Forse è nella catulliana dedica iniziale: amare tanto una persona perduta al punto da farci un film sopra, e allo stesso tempo darle della stronza davanti agli spettatori di tutto il mondo, seduti in un festival, in una sala o davanti al proprio computer (in molti hanno sentito tanto parlare di questo film che alla fine – stanchi di aspettare un’incerta distribuzione italiana – se lo sono scaricato…)
E visto che il protagonista ha sempre scritto a tavolino – nella solitudine della sua stanza da teen-ager in cui ascolta gli Smiths – quella che doveva essere la sua storia d’amore, ed ha imparato ad innamorarsi o a soffrire attraverso Il laureato, o la musica pop, per svelare il trucco è giusto persino chiamare in causa Bruce Springsteen (del resto, è il nome che Zooey Deschanel ha dato al suo cane).
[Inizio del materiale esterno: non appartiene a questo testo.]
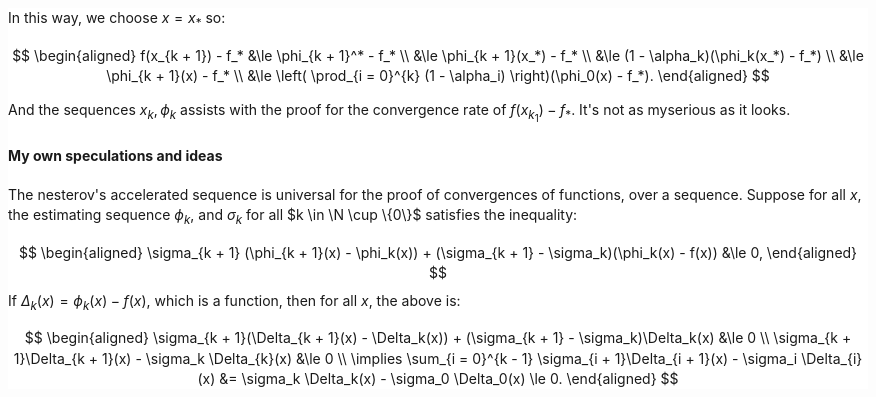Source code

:In this way, we choose $x = x_*$ so: 

$$
\begin{aligned}
    f(x_{k + 1}) - f_* 
    &\le 
    \phi_{k + 1}^* - f_*
    \\
    &\le \phi_{k + 1}(x_*) - f_*
    \\
    &\le 
    (1 - \alpha_k)(\phi_k(x_*) - f_*)
    \\
    &\le 
    \phi_{k + 1}(x) - f_* 
    \\
    &\le 
    \left(
        \prod_{i = 0}^{k} (1 - \alpha_i)
    \right)(\phi_0(x) - f_*). 
\end{aligned}
$$

And the sequences $x_k, \phi_k$ assists with the proof for the convergence rate of $f(x_{k _ 1}) - f_*$. 
It's not as myserious as it looks. 

#### **My own speculations and ideas**

The nesterov's accelerated sequence is universal for the proof of convergences of functions, over a sequence. 
Suppose for all $x$, the estimating sequence $\phi_k$, and $\sigma_k$ for all $k \in \N \cup \{0\}$ satisfies the inequality: 

$$
\begin{aligned}
    \sigma_{k + 1}
    (\phi_{k + 1}(x) - \phi_k(x)) 
    + 
    (\sigma_{k + 1} - \sigma_k)(\phi_k(x) - f(x)) 
    &\le 
    0, 
\end{aligned}
$$
If $\Delta_k(x) = \phi_{k}(x) - f(x)$, which is a function, then for all $x$, the above is: 

$$
\begin{aligned}
    \sigma_{k + 1}(\Delta_{k + 1}(x) - \Delta_k(x)) 
    + (\sigma_{k + 1} - \sigma_k)\Delta_k(x) 
    &\le 0
    \\
    \sigma_{k + 1}\Delta_{k + 1}(x)
    - \sigma_k \Delta_{k}(x)
    &\le 0
    \\
    \implies 
    \sum_{i = 0}^{k - 1}
    \sigma_{i + 1}\Delta_{i + 1}(x)
    - \sigma_i \Delta_{i}(x)
    &= 
    \sigma_k \Delta_k(x) - \sigma_0 \Delta_0(x) \le 0. 
\end{aligned}
$$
Now these memories come back to haunt me, they haunt me like a curse, it’s a dream, a lie, if they don’t come true…
Eppure, non è nemmeno nella doppia natura dei ricordi che sta il segreto del film: in quella immagine ideale della ragazza che sorride, nel modo in cui ci si innamora dei dettagli – il modo che ha di bagnarsi le labbra prima di parlare, la piccola voglia sopra il seno – che è allo stesso tempo una croce e una delizia, un piacere ed una condanna al dolore, almeno per come la vive il protagonista, abbandonato in un appartamento di Los Angeles con le sue illusioni andate in fumo (lo straordinario film-proiezione di quella che sarebbe potuta essere la loro vita domestica, finta come i set di Ikea).
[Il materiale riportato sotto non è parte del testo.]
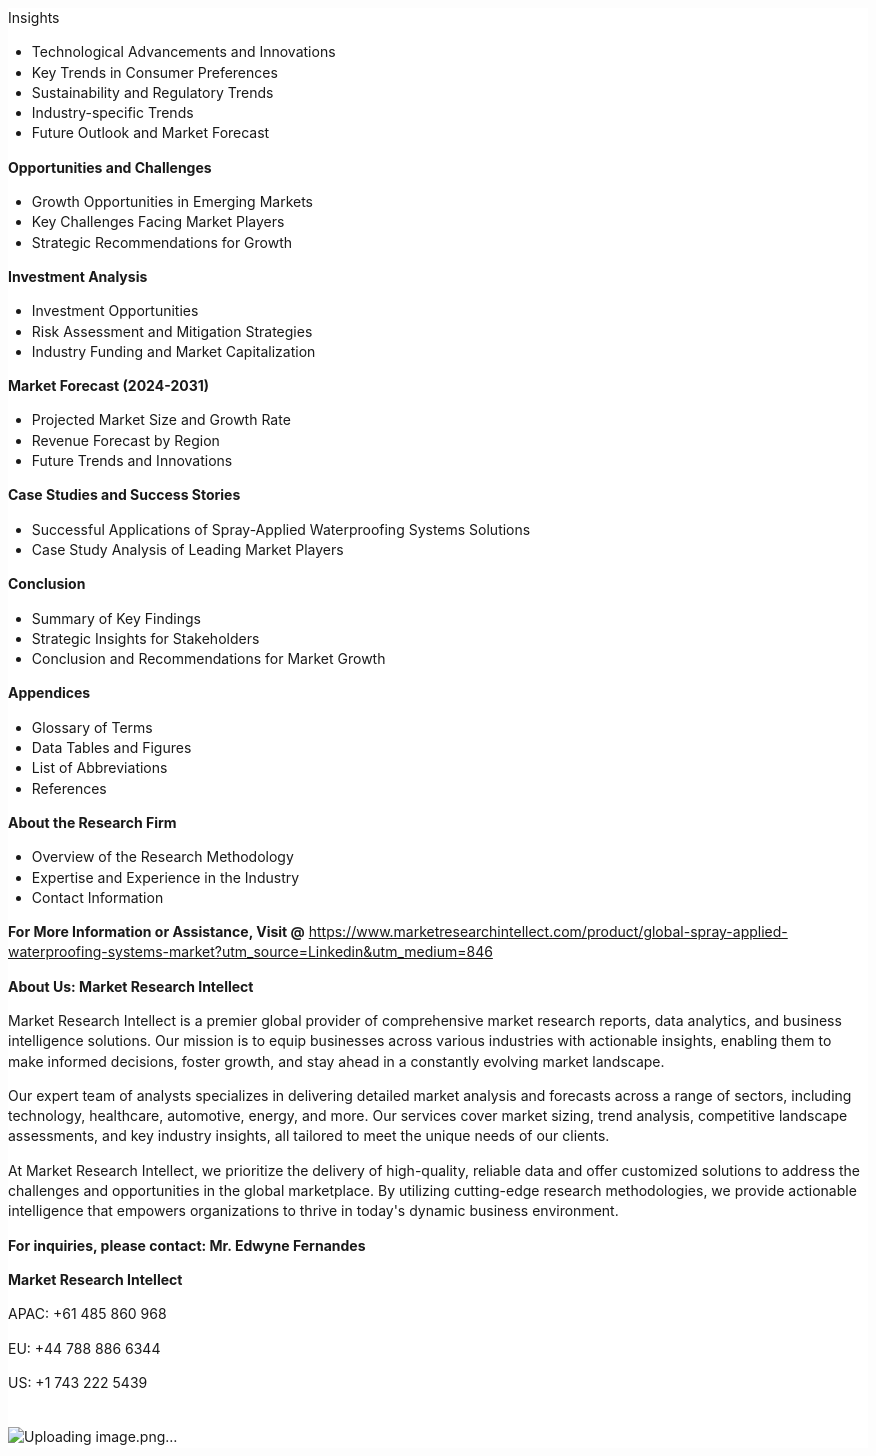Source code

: Insights</strong></p><ul><li>Technological Advancements and Innovations</li><li>Key Trends in Consumer Preferences</li><li>Sustainability and Regulatory Trends</li><li>Industry-specific Trends</li><li>Future Outlook and Market Forecast</li></ul><p><strong>Opportunities and Challenges</strong></p><ul><li>Growth Opportunities in Emerging Markets</li><li>Key Challenges Facing Market Players</li><li>Strategic Recommendations for Growth</li></ul><p><strong>Investment Analysis</strong></p><ul><li>Investment Opportunities</li><li>Risk Assessment and Mitigation Strategies</li><li>Industry Funding and Market Capitalization</li></ul><p><strong>Market Forecast (2024-2031)</strong></p><ul><li>Projected Market Size and Growth Rate</li><li>Revenue Forecast by Region</li><li>Future Trends and Innovations</li></ul><p><strong>Case Studies and Success Stories</strong></p><ul><li>Successful Applications of Spray-Applied Waterproofing Systems Solutions</li><li>Case Study Analysis of Leading Market Players</li></ul><p><strong>Conclusion</strong></p><ul><li>Summary of Key Findings</li><li>Strategic Insights for Stakeholders</li><li>Conclusion and Recommendations for Market Growth</li></ul><p><strong>Appendices</strong></p><ul><li>Glossary of Terms</li><li>Data Tables and Figures</li><li>List of Abbreviations</li><li>References</li></ul><p><strong>About the Research Firm</strong></p><ul><li>Overview of the Research Methodology</li><li>Expertise and Experience in the Industry</li><li>Contact Information</li></ul></div><div class="article-main__content" data-test-id="publishing-text-block"><p><span class="font-[700]"><strong>For More Information or Assistance, Visit @</strong>&nbsp;<a href="https://www.marketresearchintellect.com/product/global-spray-applied-waterproofing-systems-market?utm_source=Linkedin&utm_medium=846">https://www.marketresearchintellect.com/product/global-spray-applied-waterproofing-systems-market?utm_source=Linkedin&utm_medium=846</a></span></p><p><strong>About Us: Market Research Intellect</strong></p><p>Market Research Intellect is a premier global provider of comprehensive market research reports, data analytics, and business intelligence solutions. Our mission is to equip businesses across various industries with actionable insights, enabling them to make informed decisions, foster growth, and stay ahead in a constantly evolving market landscape.</p><p>Our expert team of analysts specializes in delivering detailed market analysis and forecasts across a range of sectors, including technology, healthcare, automotive, energy, and more. Our services cover market sizing, trend analysis, competitive landscape assessments, and key industry insights, all tailored to meet the unique needs of our clients.</p><p>At Market Research Intellect, we prioritize the delivery of high-quality, reliable data and offer customized solutions to address the challenges and opportunities in the global marketplace. By utilizing cutting-edge research methodologies, we provide actionable intelligence that empowers organizations to thrive in today's dynamic business environment.</p><p><strong>For inquiries, please contact: Mr. Edwyne Fernandes</strong></p><p><strong>Market Research Intellect</strong></p><p>APAC: +61 485 860 968</p><p>EU: +44 788 886 6344</p><p>US: +1 743 222 5439</p></div><div class="article-main__content" data-test-id="publishing-text-block">&nbsp;</div>
![Uploading image.png…]()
Sono momenti riusciti, singolarmente freschi e pertinenti, ma non originali, almeno per chi ha ben presente l’esempio di “The Eternal Sunshine of a Spotless Mind” di Michel Gondry: semmai, colpisce il modo proustiano in cui Gordon-Levitt si mette a descrivere ogni singolo momento passato con la sua amata/odiata Summer, sempre investita di uno sguardo che sin dal primo giorno del suo diario la segue in ufficio, che non è mai neutro, ma è sempre appassionato.
Marc Webb sa che per rendere credibile la sua commedia sentimentale, per farla emergere nell’oceano di prodotti analoghi, e tutti ugualmente autobiografici, c’era bisogno di una cosa semplice eppure irraggiungibile: della verità .
La messa in scena alterna infatti lo spazio mentale del protagonista – l’immaginazione di un amore che si è sempre fatto nella sua testa – con il quotidiano in cui le cose vanno a strappi, complicate dalla vita, che come dice la disillusa protagonista alla fine arriva sempre a chiedere il conto.
A volte si sente suonare il campanello di notte e si apre la porta, e si trova chi si vorrebbe trovare proprio fuori sul pianerottolo, mentre fuori piove.
Spesso invece no, e Webb sa come rendere questo scarto in modo esemplare: è tanto consapevole che è quella la chiave del successo del suo film, da ricorrere spesso allo split-screen, usato con insistenza fino ad una sequenza magistrale in cui la proiezione mentale di un appuntamento, l’aspettativa di un appuntamento che si vorrebbe romantico, viene travolta dall’impatto con la realtà , con le complicazioni legate agli eventi da un vincolo di necessità .
Certo, il finale di “500 Days of Summer” reclama vendetta, per quanto è posticcio: si scontra con i propositi alla nouvelle vague e con il coraggio visivo che animano tutta la narrazione, con l’intraprendenza del film indipendente che vorrebbe rompere con la tradizione hollywoodiana.
Nella vita di tutti i giorni si resta appesi su una panchina, con uno sguardo impotente, frustrato, pieno di desiderio e di rancore come quello di Gordon-Levitt, pieno della consapevolezza di aver insegnato a capire l’amore a qualcuno che lo vivrà con un’altra persona, e che quello sarà anche l’ultimo con cui lo guarderemo.
Eppure, forse è per questo che continuiamo ad andare al cinema, no?
Come diceva Hitchcock, è l’unico posto in cui non esistono le parti noiose, i giorni inutili, e la sofferenza del dover dimenticare dura il tempo di una dissolvenza.